### Document segment
---
139 Wash. 2d 557, 989 P.2d 80, reversed and remanded.

ON WRIT OF CERTIORARI TO THE SUPREME COURT OF WASHINGTON

Thomas, J., delivered the opinion of the Court, in which Rehnquist, C. J., and O'Connor, Scalia, Kennedy, Souter, and Ginsburg, JJ., joined. Scalia, J., filed a concurring opinion, in which Ginsburg, J., joined. Breyer, J., filed a dissenting opinion, in which Stevens, J., joined. Opinion of the Court

Justice Thomas delivered the opinion of the Court.

A Washington statute provides that the designation of a spouse as the beneficiary of a nonprobate asset is revoked automatically upon divorce. We are asked to decide whether the Employee Retirement Income Security Act of 1974 (ERISA), 88 Stat. 832, 29 U.S.C. 1001 et seq., pre-empts that statute to the extent it applies to ERISA plans. We hold that it does.

I

Petitioner Donna Rae Egelhoff was married to David A. Egelhoff. Mr. Egelhoff was employed by the Boeing Company, which provided him with a life insurance policy and a pension plan. Both plans were governed by ERISA, and Mr. Egelhoff designated his wife as the beneficiary under both. In April 1994, the Egelhoffs divorced. Just over two months later, Mr. Egelhoff died intestate following an automobile accident. At that time, Mrs. Egelhoff remained the listed beneficiary under both the life insurance policy and the pension plan. The life insurance proceeds, totaling $46,000, were paid to her.

Respondents Samantha and David Egelhoff, Mr. Egelhoff's children by a previous marriage, are his statutory heirs under state law. They sued petitioner in Washington state court to recover the life insurance proceeds. Respondents relied on a Washington statute that provides:

"If a marriage is dissolved or invalidated, a provision made prior to that event that relates to the payment or transfer at death of the decedent's interest in a nonprobate asset in favor of or granting an interest or power to the decedent's former spouse is revoked. A provision affected by this section must be interpreted, and the nonprobate asset affected passes, as if the former spouse failed to survive the decedent, having died at the time of entry of the decree of dissolution or declaration of invalidity." Wash. Rev. Code 11.07.010(2)(a) (1994).
---
### Supplied entries
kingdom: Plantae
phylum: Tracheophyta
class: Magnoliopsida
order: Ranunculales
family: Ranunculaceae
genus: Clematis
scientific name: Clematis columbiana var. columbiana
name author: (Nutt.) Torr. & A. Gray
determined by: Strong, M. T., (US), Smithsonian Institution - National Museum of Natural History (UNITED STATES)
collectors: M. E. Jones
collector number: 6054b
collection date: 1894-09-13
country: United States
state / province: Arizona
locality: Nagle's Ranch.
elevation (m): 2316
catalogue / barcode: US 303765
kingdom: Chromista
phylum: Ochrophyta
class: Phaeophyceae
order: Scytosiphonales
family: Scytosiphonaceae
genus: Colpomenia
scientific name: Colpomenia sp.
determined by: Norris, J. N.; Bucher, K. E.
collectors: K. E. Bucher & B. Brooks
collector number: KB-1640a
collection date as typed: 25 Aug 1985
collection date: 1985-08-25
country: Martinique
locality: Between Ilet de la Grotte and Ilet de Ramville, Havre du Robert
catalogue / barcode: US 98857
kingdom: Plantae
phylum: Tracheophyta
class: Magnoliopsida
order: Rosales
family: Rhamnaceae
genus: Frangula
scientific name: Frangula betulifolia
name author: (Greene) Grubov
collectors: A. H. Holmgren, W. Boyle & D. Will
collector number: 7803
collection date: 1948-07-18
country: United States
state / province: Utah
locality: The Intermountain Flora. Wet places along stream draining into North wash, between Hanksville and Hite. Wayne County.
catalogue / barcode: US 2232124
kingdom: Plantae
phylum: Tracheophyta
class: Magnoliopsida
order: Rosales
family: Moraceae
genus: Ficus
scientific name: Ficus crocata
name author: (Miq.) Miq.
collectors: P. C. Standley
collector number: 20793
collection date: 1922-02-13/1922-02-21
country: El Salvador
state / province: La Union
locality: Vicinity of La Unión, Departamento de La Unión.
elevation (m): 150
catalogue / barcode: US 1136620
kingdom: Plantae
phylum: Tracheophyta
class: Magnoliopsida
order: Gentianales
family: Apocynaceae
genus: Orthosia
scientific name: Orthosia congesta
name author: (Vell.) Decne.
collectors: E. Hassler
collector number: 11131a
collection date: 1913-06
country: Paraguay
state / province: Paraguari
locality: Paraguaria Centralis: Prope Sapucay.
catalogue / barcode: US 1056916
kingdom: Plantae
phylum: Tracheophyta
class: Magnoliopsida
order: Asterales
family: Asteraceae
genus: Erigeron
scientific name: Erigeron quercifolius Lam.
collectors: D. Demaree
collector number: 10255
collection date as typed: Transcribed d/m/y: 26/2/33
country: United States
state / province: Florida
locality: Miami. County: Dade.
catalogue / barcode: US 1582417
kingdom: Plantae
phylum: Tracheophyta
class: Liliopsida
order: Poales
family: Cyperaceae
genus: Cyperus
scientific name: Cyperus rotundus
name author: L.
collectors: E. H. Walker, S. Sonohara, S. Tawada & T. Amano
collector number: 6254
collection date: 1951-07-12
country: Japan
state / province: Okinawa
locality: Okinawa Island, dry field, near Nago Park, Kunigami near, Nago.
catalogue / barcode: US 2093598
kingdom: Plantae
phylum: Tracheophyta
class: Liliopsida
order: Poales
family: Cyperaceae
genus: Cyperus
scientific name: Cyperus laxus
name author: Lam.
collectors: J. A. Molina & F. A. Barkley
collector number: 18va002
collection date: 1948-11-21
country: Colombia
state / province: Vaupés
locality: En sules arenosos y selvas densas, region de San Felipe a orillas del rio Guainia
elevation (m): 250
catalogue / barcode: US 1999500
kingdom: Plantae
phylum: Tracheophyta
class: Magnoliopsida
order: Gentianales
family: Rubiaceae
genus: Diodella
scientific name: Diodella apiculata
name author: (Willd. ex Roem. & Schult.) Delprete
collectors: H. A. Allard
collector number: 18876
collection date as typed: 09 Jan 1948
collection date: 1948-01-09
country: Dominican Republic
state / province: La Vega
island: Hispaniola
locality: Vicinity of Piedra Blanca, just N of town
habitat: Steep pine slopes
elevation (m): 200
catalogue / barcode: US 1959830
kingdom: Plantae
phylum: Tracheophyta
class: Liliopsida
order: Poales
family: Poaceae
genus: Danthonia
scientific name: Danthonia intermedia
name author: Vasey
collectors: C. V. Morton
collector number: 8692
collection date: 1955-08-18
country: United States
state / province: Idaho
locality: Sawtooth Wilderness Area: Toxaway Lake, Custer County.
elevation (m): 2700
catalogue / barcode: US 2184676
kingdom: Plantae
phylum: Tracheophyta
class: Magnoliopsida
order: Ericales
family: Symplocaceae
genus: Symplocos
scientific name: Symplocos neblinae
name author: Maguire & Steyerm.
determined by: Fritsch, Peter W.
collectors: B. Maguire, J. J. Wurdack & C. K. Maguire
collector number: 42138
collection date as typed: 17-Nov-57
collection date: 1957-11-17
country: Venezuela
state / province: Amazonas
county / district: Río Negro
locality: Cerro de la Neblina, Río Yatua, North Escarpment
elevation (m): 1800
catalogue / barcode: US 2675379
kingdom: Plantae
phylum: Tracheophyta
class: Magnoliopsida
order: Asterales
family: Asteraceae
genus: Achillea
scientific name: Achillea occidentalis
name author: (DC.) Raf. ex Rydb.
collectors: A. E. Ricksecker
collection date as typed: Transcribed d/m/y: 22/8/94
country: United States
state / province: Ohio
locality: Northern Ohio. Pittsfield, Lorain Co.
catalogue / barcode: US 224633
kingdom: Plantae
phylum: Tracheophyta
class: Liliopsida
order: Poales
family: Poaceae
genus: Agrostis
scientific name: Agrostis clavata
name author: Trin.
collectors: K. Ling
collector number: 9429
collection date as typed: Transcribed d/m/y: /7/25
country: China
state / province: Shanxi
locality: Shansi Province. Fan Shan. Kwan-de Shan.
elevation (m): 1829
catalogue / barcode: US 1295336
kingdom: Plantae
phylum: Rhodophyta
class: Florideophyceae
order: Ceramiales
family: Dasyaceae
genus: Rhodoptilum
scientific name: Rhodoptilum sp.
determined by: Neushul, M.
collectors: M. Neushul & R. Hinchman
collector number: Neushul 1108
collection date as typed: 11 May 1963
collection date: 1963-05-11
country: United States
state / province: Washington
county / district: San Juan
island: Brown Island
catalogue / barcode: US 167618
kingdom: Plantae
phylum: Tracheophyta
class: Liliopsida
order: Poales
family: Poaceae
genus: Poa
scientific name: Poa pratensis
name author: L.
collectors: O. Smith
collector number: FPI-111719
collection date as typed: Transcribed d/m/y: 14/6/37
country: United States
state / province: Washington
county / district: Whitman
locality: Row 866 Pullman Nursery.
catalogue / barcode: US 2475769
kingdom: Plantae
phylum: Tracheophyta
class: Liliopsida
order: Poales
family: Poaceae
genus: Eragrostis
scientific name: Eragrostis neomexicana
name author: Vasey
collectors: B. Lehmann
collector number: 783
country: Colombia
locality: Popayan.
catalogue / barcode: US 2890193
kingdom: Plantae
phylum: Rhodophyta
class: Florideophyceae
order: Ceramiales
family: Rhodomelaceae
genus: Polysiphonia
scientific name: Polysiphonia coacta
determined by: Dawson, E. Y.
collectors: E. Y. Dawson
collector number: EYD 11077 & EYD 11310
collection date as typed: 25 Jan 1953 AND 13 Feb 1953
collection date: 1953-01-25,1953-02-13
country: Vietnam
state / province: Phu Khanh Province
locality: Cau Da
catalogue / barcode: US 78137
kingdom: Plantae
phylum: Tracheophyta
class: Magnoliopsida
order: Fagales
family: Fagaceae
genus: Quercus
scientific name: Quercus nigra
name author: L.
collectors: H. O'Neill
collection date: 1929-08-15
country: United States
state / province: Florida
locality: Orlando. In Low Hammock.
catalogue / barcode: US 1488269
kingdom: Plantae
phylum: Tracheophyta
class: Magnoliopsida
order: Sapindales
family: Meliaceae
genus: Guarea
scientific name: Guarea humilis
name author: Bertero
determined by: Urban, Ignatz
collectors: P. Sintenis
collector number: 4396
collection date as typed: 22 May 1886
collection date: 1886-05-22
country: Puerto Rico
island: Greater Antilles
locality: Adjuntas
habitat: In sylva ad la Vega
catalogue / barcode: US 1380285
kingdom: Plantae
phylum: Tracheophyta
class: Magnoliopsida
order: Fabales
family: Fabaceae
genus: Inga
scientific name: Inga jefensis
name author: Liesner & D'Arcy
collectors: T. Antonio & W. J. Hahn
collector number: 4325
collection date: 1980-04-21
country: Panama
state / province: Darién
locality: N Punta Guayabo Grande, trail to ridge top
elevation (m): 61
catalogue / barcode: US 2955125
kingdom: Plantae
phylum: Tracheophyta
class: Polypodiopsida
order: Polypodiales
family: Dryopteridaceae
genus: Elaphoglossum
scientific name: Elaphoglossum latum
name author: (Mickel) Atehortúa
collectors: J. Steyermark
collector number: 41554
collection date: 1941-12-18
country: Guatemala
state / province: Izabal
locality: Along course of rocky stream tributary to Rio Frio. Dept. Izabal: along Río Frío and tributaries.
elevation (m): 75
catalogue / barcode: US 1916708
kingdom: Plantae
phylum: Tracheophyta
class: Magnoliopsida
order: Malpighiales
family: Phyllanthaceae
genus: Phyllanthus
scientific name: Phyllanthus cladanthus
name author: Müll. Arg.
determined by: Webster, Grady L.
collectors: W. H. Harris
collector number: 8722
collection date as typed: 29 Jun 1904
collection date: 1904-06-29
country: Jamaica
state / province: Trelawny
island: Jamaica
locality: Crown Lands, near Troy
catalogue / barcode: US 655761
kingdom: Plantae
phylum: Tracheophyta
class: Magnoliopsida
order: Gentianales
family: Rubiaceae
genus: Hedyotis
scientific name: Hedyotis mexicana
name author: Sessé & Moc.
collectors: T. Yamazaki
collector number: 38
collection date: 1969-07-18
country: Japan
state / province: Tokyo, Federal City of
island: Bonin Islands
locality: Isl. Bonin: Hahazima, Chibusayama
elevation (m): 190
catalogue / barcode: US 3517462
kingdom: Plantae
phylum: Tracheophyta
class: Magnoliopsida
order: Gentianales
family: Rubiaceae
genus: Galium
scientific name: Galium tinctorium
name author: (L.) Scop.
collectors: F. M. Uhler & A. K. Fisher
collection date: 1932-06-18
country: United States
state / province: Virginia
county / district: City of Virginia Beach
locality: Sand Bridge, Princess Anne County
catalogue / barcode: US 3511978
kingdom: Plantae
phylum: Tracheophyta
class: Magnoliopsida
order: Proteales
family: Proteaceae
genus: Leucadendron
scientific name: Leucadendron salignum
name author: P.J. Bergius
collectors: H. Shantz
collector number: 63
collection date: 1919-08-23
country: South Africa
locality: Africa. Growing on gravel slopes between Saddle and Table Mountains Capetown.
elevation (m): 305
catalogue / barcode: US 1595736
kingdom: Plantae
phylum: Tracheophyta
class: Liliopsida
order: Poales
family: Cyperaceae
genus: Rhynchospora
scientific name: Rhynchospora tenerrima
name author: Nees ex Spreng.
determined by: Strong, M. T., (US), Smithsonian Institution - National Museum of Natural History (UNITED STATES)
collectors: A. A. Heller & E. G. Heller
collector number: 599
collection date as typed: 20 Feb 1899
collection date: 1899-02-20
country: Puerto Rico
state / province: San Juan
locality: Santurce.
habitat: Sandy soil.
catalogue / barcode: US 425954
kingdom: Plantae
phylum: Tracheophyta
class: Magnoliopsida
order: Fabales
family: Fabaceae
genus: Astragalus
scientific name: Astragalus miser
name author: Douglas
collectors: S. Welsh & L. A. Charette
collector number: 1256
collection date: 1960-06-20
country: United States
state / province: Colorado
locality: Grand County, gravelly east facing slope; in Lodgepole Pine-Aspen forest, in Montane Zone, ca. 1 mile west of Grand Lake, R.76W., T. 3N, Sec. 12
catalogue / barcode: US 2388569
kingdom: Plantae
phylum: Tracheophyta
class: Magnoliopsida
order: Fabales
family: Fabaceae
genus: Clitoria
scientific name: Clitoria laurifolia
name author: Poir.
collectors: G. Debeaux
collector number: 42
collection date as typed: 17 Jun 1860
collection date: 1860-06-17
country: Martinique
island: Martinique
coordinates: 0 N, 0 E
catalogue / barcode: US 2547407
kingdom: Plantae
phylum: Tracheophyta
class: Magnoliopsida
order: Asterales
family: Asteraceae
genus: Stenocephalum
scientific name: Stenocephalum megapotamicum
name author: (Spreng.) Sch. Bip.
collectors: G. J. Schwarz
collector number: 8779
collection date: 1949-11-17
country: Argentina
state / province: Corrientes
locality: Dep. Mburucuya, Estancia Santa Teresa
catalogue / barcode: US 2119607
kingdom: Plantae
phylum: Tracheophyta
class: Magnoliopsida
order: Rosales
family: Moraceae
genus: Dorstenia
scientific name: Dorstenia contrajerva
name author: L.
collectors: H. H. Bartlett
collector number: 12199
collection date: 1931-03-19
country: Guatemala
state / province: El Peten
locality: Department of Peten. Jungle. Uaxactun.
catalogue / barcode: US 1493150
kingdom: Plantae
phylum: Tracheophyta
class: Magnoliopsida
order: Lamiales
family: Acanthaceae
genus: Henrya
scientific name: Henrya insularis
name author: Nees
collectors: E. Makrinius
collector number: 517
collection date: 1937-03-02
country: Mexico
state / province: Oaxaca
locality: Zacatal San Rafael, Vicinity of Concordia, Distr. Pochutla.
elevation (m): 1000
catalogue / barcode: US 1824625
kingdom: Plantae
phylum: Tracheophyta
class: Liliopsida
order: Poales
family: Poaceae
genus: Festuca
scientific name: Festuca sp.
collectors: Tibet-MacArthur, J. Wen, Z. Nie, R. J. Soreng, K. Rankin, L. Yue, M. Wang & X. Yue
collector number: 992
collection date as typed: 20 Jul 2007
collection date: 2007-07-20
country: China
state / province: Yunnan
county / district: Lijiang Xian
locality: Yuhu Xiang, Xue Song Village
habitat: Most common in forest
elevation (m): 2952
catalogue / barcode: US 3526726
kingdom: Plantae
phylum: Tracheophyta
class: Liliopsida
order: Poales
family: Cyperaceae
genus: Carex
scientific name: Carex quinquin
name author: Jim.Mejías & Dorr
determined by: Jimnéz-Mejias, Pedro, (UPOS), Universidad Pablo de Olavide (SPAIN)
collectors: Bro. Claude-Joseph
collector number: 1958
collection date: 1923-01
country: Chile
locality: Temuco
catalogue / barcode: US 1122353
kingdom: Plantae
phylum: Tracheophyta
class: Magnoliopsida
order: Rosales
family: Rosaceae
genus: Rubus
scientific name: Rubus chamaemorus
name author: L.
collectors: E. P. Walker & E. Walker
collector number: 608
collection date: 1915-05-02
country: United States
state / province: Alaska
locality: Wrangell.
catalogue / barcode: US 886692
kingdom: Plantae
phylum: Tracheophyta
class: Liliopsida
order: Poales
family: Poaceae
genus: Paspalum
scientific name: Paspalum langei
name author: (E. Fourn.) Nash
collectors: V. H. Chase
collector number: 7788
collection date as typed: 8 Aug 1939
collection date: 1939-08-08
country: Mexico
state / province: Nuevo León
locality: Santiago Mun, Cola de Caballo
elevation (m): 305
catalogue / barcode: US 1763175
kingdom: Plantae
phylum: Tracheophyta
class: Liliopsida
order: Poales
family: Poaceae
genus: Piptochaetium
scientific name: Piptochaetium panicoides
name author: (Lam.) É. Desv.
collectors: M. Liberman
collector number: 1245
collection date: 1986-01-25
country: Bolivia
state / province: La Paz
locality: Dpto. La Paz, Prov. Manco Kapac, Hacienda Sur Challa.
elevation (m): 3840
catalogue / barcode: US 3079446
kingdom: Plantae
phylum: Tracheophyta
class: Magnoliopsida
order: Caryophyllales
---
### Exercises
A - Repeat the Supreme Court opinion on ERISA and the Washington divorce-revocation statute word for word.
B - Reproduce the rows word for word, starting with their first line and stopping after the line that contains "genus: Frangula".

### Exercise responses
A -
139 Wash. 2d 557, 989 P.2d 80, reversed and remanded.

ON WRIT OF CERTIORARI TO THE SUPREME COURT OF WASHINGTON

Thomas, J., delivered the opinion of the Court, in which Rehnquist, C. J., and O'Connor, Scalia, Kennedy, Souter, and Ginsburg, JJ., joined. Scalia, J., filed a concurring opinion, in which Ginsburg, J., joined. Breyer, J., filed a dissenting opinion, in which Stevens, J., joined. Opinion of the Court

Justice Thomas delivered the opinion of the Court.

A Washington statute provides that the designation of a spouse as the beneficiary of a nonprobate asset is revoked automatically upon divorce. We are asked to decide whether the Employee Retirement Income Security Act of 1974 (ERISA), 88 Stat. 832, 29 U.S.C. 1001 et seq., pre-empts that statute to the extent it applies to ERISA plans. We hold that it does.

I

Petitioner Donna Rae Egelhoff was married to David A. Egelhoff. Mr. Egelhoff was employed by the Boeing Company, which provided him with a life insurance policy and a pension plan. Both plans were governed by ERISA, and Mr. Egelhoff designated his wife as the beneficiary under both. In April 1994, the Egelhoffs divorced. Just over two months later, Mr. Egelhoff died intestate following an automobile accident. At that time, Mrs. Egelhoff remained the listed beneficiary under both the life insurance policy and the pension plan. The life insurance proceeds, totaling $46,000, were paid to her.

Respondents Samantha and David Egelhoff, Mr. Egelhoff's children by a previous marriage, are his statutory heirs under state law. They sued petitioner in Washington state court to recover the life insurance proceeds. Respondents relied on a Washington statute that provides:

"If a marriage is dissolved or invalidated, a provision made prior to that event that relates to the payment or transfer at death of the decedent's interest in a nonprobate asset in favor of or granting an interest or power to the decedent's former spouse is revoked. A provision affected by this section must be interpreted, and the nonprobate asset affected passes, as if the former spouse failed to survive the decedent, having died at the time of entry of the decree of dissolution or declaration of invalidity." Wash. Rev. Code 11.07.010(2)(a) (1994).

B -
kingdom: Plantae
phylum: Tracheophyta
class: Magnoliopsida
order: Ranunculales
family: Ranunculaceae
genus: Clematis
scientific name: Clematis columbiana var. columbiana
name author: (Nutt.) Torr. & A. Gray
determined by: Strong, M. T., (US), Smithsonian Institution - National Museum of Natural History (UNITED STATES)
collectors: M. E. Jones
collector number: 6054b
collection date: 1894-09-13
country: United States
state / province: Arizona
locality: Nagle's Ranch.
elevation (m): 2316
catalogue / barcode: US 303765
kingdom: Chromista
phylum: Ochrophyta
class: Phaeophyceae
order: Scytosiphonales
family: Scytosiphonaceae
genus: Colpomenia
scientific name: Colpomenia sp.
determined by: Norris, J. N.; Bucher, K. E.
collectors: K. E. Bucher & B. Brooks
collector number: KB-1640a
collection date as typed: 25 Aug 1985
collection date: 1985-08-25
country: Martinique
locality: Between Ilet de la Grotte and Ilet de Ramville, Havre du Robert
catalogue / barcode: US 98857
kingdom: Plantae
phylum: Tracheophyta
class: Magnoliopsida
order: Rosales
family: Rhamnaceae
genus: Frangula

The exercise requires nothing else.